(Saved entries)
<<<<
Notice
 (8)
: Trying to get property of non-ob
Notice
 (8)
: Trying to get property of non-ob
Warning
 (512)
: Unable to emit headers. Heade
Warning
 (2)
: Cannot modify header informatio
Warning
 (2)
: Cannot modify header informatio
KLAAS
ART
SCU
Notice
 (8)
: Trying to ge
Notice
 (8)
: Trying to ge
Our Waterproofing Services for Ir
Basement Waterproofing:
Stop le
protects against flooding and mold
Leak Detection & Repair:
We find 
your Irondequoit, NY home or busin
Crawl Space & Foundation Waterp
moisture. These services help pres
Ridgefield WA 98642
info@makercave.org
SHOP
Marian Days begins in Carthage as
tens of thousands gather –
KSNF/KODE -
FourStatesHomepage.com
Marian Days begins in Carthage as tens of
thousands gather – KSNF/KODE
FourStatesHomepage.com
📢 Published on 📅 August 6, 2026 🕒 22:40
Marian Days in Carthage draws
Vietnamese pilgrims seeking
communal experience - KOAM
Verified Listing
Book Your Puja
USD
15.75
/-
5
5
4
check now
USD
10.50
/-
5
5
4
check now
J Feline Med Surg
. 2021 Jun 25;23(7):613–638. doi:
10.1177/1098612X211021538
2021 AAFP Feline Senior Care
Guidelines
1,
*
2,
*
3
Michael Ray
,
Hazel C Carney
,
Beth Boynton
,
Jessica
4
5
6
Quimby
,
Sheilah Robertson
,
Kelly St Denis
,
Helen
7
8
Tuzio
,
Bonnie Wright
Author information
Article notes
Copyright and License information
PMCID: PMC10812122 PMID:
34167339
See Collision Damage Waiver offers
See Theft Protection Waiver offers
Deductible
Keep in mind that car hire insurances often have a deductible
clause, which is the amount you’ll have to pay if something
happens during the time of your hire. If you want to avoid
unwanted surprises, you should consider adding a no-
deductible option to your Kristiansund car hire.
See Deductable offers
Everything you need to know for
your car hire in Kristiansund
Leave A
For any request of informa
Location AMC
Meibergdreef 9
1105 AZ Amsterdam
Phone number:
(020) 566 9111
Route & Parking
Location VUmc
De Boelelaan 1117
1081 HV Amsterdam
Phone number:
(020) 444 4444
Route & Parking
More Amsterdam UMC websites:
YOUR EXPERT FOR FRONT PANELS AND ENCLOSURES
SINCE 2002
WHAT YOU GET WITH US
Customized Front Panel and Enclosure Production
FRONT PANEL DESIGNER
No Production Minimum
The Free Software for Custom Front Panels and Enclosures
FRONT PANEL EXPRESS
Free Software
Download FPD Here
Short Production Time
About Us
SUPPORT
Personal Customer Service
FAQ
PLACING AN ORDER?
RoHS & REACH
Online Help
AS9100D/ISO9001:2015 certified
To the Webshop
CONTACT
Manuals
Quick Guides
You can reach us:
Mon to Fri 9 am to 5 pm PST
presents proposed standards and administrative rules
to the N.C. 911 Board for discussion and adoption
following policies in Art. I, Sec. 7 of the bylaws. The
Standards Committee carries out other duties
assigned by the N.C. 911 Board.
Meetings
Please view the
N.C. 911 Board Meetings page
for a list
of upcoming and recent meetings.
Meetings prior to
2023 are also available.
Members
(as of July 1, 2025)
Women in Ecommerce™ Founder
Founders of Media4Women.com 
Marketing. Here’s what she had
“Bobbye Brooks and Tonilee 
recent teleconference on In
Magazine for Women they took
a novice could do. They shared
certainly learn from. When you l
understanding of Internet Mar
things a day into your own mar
>>>>
Show a copy of each line from the data that includes the word "Marian".

Marian Days begins in Carthage as
Marian Days begins in Carthage as tens of
Marian Days in Carthage draws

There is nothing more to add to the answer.